RUSSIA-JAPAN TALKS: GOING NOWHERE FAST?

Publication: Monitor Volume: 8 Issue: 89

According to Japanese news accounts, the well-publicized corruption scandals ripping apart the government of Prime Minister Junichiro Koizumi have also had a devastating effect on Japanese-Russian relations and left long-standing negotiations between the two countries over the disputed Kuril Islands and a related peace treaty agreement in shreds. At the heart of these developments are the corruption charges that earlier this year brought about the political demise of Muneo Suzuki, one of the Japanese Liberal Democratic Party’s most powerful backroom politicians and a man who, as it turned out, was deeply involved in the formulation of Japanese foreign policy toward Russia. Investigations into Suzuki’s dealings with Russia and with respect to Japanese policy toward Moscow, moreover, have also brought disgrace upon a handful of other top Japanese Foreign Ministry officials who, like Suzuki, were intimately involved with policy toward Russia. The result on the Japanese side, according to Japanese sources, is paralysis in Tokyo with respect to Russia policy. On the Russian side, not surprisingly, it has been a new pessimism about the prospects for future relations and a sense of disillusionment with the current Japanese government.

The corrosive effect of Japan’s political turmoil on Japanese-Russian relations burst into the open this past March, when Russian Foreign Minister Igor Ivanov publicly repudiated claims that Moscow and Tokyo had agreed to a so-called “two-track” policy in resolving their most serious diplomatic dispute–over ownership of the four Russian-controlled South Kuril Islands (see the Monitor, March 20). Under the dual-track approach, the two countries were reportedly prepared to consider a solution under which Russia would agree to return the two smaller of the disputed islands–Shikotan and the Habomai–as a prelude to signing a peace treaty, and negotiations would continue separately over the fate of the other two islands–Kunashir and Iturup.
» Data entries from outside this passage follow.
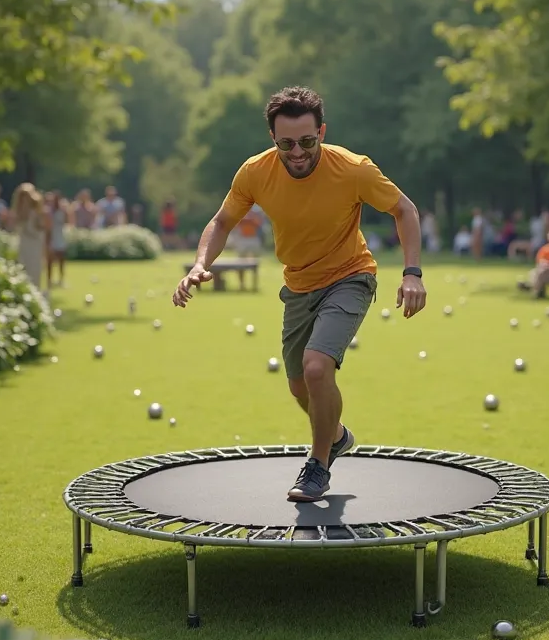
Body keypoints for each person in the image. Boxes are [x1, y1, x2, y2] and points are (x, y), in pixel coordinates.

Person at [172, 86, 427, 503]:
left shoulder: (353, 169)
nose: (297, 152)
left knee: (315, 368)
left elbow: (405, 209)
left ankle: (318, 466)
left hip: (350, 276)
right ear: (273, 138)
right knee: (299, 387)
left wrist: (412, 273)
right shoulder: (256, 172)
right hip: (298, 286)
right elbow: (221, 221)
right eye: (286, 143)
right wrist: (201, 263)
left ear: (321, 132)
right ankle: (338, 437)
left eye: (307, 141)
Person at [10, 183, 46, 288]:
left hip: (35, 244)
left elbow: (40, 228)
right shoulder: (18, 213)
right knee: (23, 268)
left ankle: (35, 290)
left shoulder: (35, 212)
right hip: (24, 244)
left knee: (34, 269)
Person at [517, 229, 549, 298]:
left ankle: (531, 287)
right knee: (537, 272)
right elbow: (541, 262)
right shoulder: (545, 250)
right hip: (545, 271)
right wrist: (548, 265)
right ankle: (537, 290)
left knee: (542, 273)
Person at [46, 190, 72, 288]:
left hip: (60, 235)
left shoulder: (62, 210)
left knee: (61, 258)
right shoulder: (48, 211)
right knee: (50, 260)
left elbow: (68, 220)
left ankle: (61, 279)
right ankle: (49, 280)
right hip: (51, 236)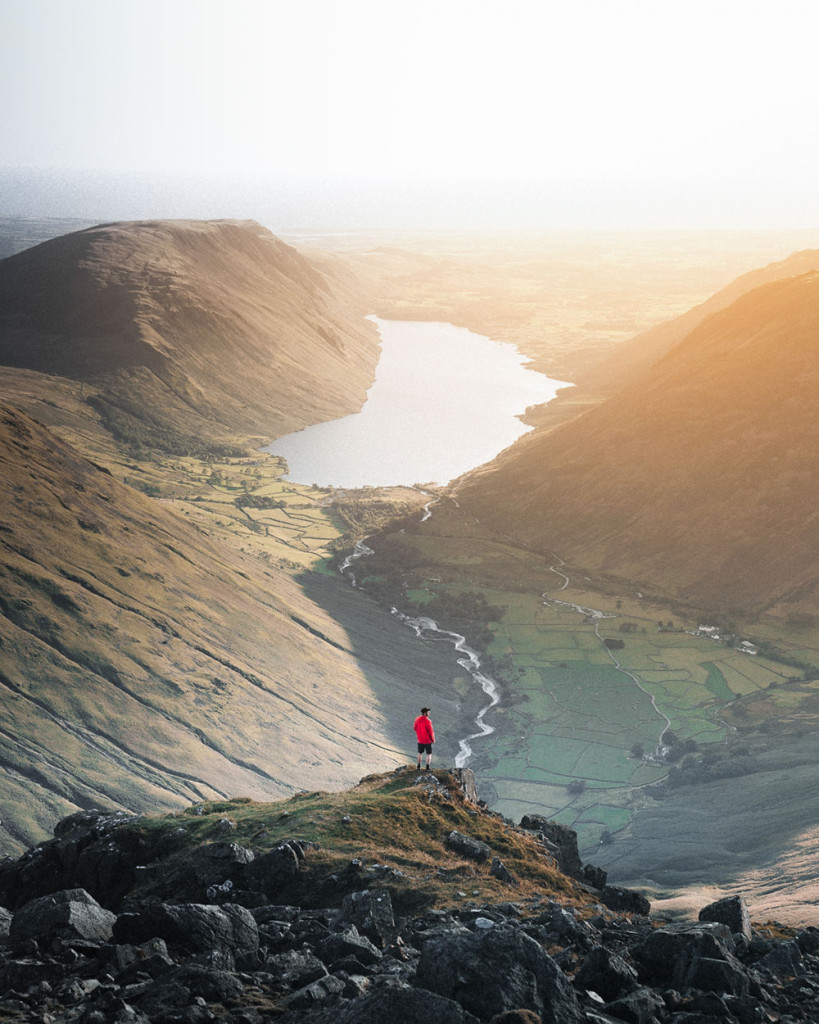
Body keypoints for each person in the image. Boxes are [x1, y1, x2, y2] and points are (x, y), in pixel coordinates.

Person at [413, 706, 435, 770]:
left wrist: (419, 733)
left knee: (419, 753)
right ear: (425, 713)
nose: (429, 713)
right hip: (427, 740)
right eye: (428, 712)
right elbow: (431, 732)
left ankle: (418, 767)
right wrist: (433, 739)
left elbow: (414, 728)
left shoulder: (417, 719)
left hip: (420, 740)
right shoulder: (428, 721)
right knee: (429, 754)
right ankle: (427, 767)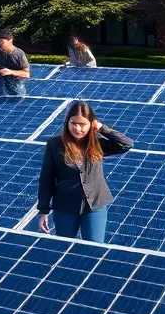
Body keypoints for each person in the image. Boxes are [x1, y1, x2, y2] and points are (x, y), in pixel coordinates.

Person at [37, 101, 132, 243]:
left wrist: (102, 128)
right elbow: (46, 179)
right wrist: (43, 211)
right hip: (65, 207)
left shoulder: (97, 143)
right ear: (67, 122)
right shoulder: (55, 145)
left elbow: (126, 144)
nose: (77, 128)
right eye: (73, 123)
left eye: (83, 124)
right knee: (64, 246)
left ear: (91, 124)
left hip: (95, 206)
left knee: (94, 248)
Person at [0, 29, 30, 97]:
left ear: (10, 40)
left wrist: (10, 72)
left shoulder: (19, 54)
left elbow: (26, 74)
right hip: (1, 92)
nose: (0, 44)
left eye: (2, 42)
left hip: (17, 91)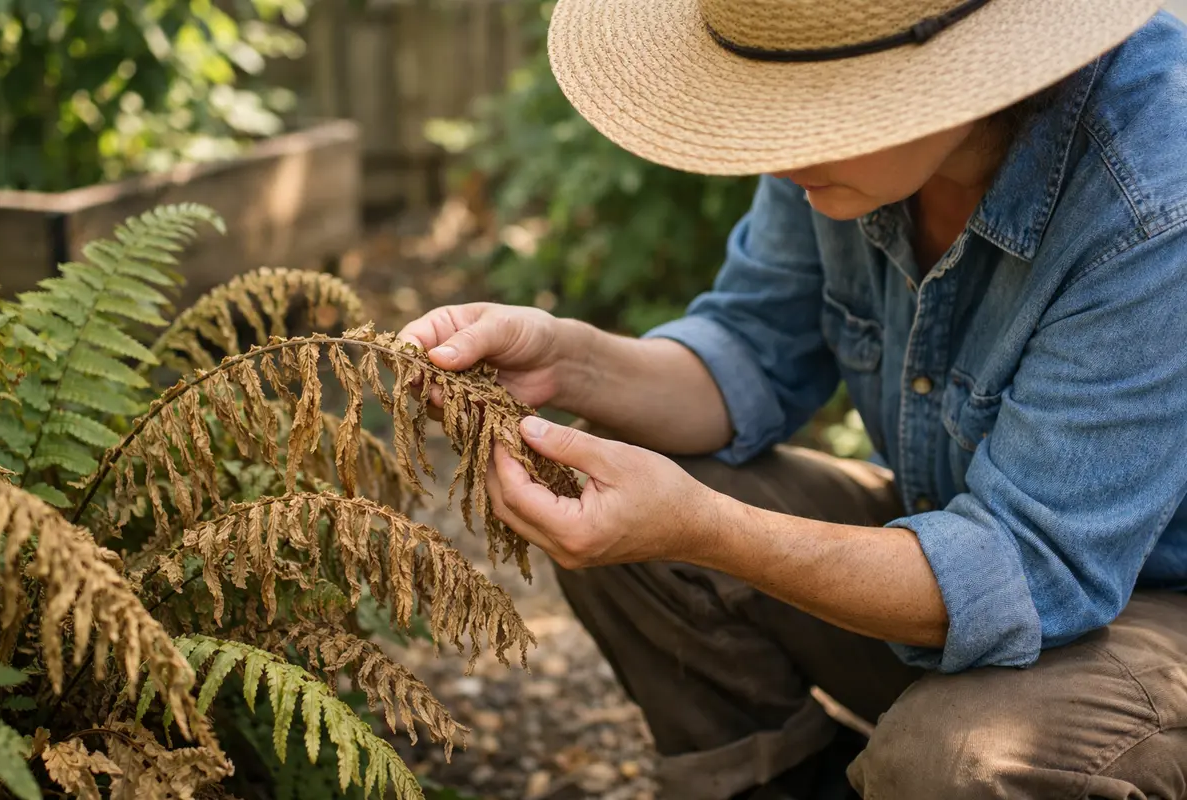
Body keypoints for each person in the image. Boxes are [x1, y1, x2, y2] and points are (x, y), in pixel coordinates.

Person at [400, 1, 1187, 797]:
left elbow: (1032, 567)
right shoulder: (843, 146)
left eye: (811, 106)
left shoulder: (1157, 200)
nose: (772, 150)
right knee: (635, 521)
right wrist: (569, 362)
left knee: (958, 759)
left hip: (1154, 614)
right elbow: (752, 350)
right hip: (981, 552)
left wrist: (705, 527)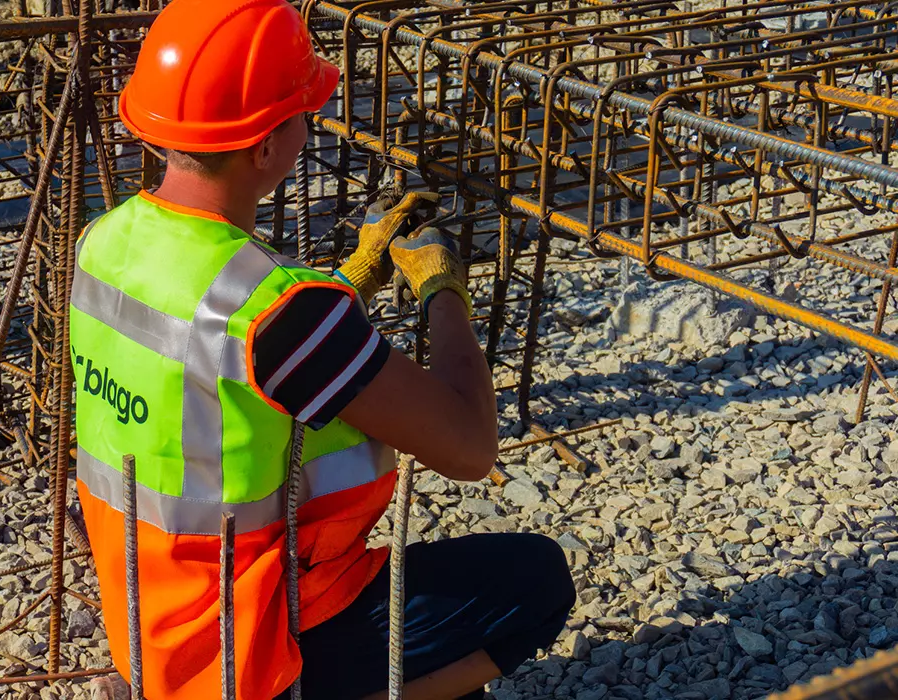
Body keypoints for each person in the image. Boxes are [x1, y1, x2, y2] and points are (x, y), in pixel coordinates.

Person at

That formulation, which was based on a 1956 Soviet-Japanese joint declaration, was first proposed in September 2000 by Russian President Vladimir Putin during talks with then Japanese Prime Minister Yoshiro Mori. Suzuki, however, ultimately embraced it. It was also pushed within the Japanese Foreign Ministry by the powerful Japanese politico and several like-minded senior ministry officials. According to recent reports, this proved problematic in several ways. For one, Suzuki appeared determined to push the two-track approach because it offered him the chance to win lucrative government-funded development projects on one of the disputed islands (Kunashir). Indeed, Suzuki was later implicated in a bid-rigging scam for projects on the disputed islands that favored construction firms from his home district. At the same time, top Foreign Ministry officials later came to charge that this pursuit of personal advantage had distorted Japanese policy on the island dispute. They claimed that the two-track approach was flawed from the start because it offered little prospect of delivering on what has been Japan’s bottom line position regarding the Kuril Islands talks since they began in 1997–the return of all four disputed islands to Japanese sovereignty.

The latest reverberations of Tokyo’s corruption scandals came last month, when Japan’s ambassadors to the Netherlands and Kazakhstan, Kazuhiko Togo and Toshimitsu Mori, respectively, were also dismissed from diplomatic service for their involvement with Suzuki’s plans. The departure of Togo, who has been described as one of the Japanese Foreign Ministry’s leading experts on Russia, appears in particular to have disturbed Moscow. According to an Itar-Tass report filed from Tokyo (and summarized by the Japan Times), Russian diplomats believe that Togo’s sacking “signals an end to a whole chapter” in improved Japanese-Russian relations. The same report claimed that “bilateral contacts [between Russia and Japan] are past their heyday, when Japan’s Prime Minister Yoshiro Mori and Russian President Vladimir Putin had six meetings over a period as short as twelve months.”

Against this unpromising background, it is unclear what will happen next for Russia and Japan. At present, Russian Prime Minister Mikhail Kasyanov and President Vladimir Putin are scheduled to visit Japan at some point later this year, but those visits have not been formally scheduled. It remains to be seen whether they will be. Meanwhile, a report out of Moscow early last month suggested that the Japanese might choose to terminate the activities of a joint committee tasked with overseeing the delivery of Japanese aid to the Russian inhabitants of the Kuril Islands. Late last month Japanese diplomats issued a statement in Moscow denying that current Japanese Foreign Minister Yoriko Kawaguchi is planning to block aid to the four islands. The same statement also contained an unusual declaration stating that Tokyo does not intend to change its foreign policy toward Russia. But even if that proves to be the case (and some Russian commentators have suggested it will not), relations between the two countries will likely go nowhere fast until Japan’s domestic turmoil comes to an end and there is a leader with some authority in Tokyo with whom Moscow can productively negotiate (Japan Times, April 16, 28, May 2; Japan Today, April 26; Asahi News, April 10; Kyodo, May 1; Interfax, April 3).